— AVAILABLE RECORDS —
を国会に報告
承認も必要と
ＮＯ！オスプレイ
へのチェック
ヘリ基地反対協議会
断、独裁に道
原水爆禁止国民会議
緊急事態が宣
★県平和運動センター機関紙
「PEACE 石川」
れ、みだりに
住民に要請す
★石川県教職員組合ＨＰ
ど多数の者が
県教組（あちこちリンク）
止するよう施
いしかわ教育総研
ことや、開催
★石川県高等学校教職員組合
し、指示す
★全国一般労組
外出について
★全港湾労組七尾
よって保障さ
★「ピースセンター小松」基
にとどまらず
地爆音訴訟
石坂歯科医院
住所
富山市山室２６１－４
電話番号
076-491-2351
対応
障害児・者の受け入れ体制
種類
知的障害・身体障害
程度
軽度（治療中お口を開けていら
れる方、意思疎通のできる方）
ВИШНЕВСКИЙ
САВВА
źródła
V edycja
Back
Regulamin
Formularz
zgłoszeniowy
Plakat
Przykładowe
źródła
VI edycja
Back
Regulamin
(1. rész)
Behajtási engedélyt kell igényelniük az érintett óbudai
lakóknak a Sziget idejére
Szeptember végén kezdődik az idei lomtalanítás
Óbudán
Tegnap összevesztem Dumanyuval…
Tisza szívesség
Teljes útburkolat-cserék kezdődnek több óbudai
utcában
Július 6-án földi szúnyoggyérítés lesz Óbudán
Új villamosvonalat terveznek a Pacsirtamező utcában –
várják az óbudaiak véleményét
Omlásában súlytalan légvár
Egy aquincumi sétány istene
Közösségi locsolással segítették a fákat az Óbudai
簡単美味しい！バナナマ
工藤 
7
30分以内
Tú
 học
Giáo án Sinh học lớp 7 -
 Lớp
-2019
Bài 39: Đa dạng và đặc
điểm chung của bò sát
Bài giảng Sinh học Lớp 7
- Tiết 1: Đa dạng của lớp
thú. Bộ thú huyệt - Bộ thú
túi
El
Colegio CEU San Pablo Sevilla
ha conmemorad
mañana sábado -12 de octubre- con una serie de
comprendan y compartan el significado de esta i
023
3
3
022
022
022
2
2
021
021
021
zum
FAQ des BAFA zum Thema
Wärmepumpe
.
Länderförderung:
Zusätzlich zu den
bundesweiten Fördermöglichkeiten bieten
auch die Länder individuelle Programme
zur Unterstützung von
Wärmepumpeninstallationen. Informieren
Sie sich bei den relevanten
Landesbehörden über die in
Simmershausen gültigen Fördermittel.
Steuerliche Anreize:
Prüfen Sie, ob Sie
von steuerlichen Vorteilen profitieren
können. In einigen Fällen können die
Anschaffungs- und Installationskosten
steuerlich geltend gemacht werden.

— PROMPT —
For the span from the line containing "Prüfen Sie, ob Sie" through the last line of the entries above, transcribe each line exactly and leave out everything else.

— ANSWER TO THE PROBLEM —
Prüfen Sie, ob Sie
von steuerlichen Vorteilen profitieren
können. In einigen Fällen können die
Anschaffungs- und Installationskosten
steuerlich geltend gemacht werden.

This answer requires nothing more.